▶ [Direction]: Edit the rows from the line with "genus: Hedera" to the line with "order: Hysterangiales", changing every "common name" to "vernacular name" and keeping everything else the same. Give only those lines.

▶ [Collected data entries]:
>>>

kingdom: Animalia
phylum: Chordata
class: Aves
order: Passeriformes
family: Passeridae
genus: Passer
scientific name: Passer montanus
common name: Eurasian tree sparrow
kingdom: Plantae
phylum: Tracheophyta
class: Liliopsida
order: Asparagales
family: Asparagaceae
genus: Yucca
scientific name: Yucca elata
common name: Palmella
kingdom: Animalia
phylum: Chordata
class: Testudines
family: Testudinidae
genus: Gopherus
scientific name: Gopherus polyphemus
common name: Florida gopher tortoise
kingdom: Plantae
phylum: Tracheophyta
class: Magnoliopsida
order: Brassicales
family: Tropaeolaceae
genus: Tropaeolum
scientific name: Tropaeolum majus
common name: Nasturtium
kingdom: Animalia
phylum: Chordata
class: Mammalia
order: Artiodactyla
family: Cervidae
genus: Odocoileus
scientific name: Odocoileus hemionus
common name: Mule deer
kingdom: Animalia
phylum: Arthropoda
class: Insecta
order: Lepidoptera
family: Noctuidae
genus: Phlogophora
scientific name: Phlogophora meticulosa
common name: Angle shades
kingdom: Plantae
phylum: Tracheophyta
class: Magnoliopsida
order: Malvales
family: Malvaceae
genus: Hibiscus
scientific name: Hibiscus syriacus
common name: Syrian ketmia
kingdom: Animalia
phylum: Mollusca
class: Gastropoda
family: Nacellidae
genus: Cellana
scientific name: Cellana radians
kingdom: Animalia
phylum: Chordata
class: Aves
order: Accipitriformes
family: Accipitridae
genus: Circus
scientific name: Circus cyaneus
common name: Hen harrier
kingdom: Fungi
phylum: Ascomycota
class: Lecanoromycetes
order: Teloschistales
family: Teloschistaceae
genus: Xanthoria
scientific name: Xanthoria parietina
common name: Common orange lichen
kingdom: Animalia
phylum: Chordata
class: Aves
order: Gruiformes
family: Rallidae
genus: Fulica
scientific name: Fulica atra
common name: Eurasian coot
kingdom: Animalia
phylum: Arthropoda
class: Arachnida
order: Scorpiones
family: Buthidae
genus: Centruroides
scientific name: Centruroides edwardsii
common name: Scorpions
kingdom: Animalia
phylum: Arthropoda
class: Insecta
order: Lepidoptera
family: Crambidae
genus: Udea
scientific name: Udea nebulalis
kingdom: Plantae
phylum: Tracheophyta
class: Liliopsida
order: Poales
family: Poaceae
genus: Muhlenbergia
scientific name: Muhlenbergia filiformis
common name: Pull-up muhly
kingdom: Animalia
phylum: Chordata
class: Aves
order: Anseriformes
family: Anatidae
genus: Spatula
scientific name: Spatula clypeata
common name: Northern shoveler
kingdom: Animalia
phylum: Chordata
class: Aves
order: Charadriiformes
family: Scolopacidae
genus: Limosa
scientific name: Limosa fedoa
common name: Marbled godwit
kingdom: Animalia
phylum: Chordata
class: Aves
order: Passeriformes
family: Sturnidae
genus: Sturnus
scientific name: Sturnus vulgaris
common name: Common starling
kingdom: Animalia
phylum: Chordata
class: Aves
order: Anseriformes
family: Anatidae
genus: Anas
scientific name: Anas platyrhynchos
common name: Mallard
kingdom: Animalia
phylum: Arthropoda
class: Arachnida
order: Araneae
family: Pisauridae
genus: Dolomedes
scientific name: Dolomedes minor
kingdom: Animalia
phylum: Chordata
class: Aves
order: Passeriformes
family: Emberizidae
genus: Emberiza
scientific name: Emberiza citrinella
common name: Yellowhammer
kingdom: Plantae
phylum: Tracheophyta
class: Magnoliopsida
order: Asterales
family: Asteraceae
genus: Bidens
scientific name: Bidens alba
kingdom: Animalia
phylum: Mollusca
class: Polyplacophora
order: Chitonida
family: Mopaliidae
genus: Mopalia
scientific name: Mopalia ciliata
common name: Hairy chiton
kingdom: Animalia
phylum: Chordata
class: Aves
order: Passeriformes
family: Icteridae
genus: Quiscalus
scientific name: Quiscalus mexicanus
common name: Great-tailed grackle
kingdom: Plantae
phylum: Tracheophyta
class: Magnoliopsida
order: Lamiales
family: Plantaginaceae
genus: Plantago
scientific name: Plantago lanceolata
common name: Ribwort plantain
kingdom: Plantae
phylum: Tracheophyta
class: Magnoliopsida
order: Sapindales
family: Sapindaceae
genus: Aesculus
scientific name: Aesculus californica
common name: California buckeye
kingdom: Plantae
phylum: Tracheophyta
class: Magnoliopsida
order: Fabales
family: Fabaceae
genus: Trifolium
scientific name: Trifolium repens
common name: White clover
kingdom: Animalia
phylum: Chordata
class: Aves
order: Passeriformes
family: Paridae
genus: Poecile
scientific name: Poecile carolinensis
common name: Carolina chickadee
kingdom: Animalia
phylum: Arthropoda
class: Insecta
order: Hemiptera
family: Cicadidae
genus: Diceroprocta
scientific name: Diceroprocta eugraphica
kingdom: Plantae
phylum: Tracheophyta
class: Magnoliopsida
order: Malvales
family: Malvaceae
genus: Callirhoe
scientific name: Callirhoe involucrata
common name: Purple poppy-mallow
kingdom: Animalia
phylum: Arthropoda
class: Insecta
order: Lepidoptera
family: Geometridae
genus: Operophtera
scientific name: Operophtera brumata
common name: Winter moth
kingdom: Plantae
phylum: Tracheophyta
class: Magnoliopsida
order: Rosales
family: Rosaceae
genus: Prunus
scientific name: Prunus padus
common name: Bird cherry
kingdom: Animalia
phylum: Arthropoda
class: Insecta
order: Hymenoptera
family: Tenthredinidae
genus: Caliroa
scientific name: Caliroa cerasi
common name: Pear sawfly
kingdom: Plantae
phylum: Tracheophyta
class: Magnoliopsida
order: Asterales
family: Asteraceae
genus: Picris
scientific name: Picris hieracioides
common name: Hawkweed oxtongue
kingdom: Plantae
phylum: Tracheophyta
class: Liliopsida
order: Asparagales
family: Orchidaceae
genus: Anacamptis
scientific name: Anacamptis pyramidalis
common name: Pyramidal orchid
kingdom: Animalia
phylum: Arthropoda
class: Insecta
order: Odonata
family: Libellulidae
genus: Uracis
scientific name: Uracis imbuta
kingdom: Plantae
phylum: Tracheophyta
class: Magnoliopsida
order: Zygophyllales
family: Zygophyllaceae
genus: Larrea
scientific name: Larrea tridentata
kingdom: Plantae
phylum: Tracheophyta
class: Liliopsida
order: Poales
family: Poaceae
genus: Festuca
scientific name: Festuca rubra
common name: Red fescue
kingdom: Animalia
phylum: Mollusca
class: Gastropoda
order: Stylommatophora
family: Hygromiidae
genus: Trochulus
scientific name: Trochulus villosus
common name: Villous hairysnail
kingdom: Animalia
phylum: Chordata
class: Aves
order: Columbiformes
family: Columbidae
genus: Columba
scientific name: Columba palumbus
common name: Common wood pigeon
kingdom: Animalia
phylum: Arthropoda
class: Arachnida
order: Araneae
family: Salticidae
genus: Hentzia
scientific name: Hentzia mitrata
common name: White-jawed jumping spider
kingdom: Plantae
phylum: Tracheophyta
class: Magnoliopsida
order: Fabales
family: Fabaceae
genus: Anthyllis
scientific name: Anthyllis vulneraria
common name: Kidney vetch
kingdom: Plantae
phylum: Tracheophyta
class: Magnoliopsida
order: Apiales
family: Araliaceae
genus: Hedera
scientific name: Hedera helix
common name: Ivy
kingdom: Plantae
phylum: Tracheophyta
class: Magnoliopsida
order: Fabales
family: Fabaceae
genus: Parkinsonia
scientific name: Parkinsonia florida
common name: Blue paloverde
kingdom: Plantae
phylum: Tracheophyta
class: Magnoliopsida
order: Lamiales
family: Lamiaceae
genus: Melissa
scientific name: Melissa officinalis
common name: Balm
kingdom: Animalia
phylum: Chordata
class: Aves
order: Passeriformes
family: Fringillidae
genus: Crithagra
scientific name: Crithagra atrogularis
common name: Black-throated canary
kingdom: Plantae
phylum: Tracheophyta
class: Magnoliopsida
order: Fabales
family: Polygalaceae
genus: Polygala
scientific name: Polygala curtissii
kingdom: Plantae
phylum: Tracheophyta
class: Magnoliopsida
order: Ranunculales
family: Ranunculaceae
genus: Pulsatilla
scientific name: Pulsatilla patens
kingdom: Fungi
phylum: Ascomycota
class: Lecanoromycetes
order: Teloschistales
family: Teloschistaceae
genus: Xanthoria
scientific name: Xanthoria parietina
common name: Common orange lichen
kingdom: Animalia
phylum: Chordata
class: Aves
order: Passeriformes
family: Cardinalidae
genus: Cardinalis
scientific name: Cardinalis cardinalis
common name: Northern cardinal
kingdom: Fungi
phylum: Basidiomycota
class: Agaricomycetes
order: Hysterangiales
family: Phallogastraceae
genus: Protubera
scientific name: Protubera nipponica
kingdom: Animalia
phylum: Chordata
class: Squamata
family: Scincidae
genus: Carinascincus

<<<

▶ [Final answer]:
genus: Hedera
scientific name: Hedera helix
vernacular name: Ivy
kingdom: Plantae
phylum: Tracheophyta
class: Magnoliopsida
order: Fabales
family: Fabaceae
genus: Parkinsonia
scientific name: Parkinsonia florida
vernacular name: Blue paloverde
kingdom: Plantae
phylum: Tracheophyta
class: Magnoliopsida
order: Lamiales
family: Lamiaceae
genus: Melissa
scientific name: Melissa officinalis
vernacular name: Balm
kingdom: Animalia
phylum: Chordata
class: Aves
order: Passeriformes
family: Fringillidae
genus: Crithagra
scientific name: Crithagra atrogularis
vernacular name: Black-throated canary
kingdom: Plantae
phylum: Tracheophyta
class: Magnoliopsida
order: Fabales
family: Polygalaceae
genus: Polygala
scientific name: Polygala curtissii
kingdom: Plantae
phylum: Tracheophyta
class: Magnoliopsida
order: Ranunculales
family: Ranunculaceae
genus: Pulsatilla
scientific name: Pulsatilla patens
kingdom: Fungi
phylum: Ascomycota
class: Lecanoromycetes
order: Teloschistales
family: Teloschistaceae
genus: Xanthoria
scientific name: Xanthoria parietina
vernacular name: Common orange lichen
kingdom: Animalia
phylum: Chordata
class: Aves
order: Passeriformes
family: Cardinalidae
genus: Cardinalis
scientific name: Cardinalis cardinalis
vernacular name: Northern cardinal
kingdom: Fungi
phylum: Basidiomycota
class: Agaricomycetes
order: Hysterangiales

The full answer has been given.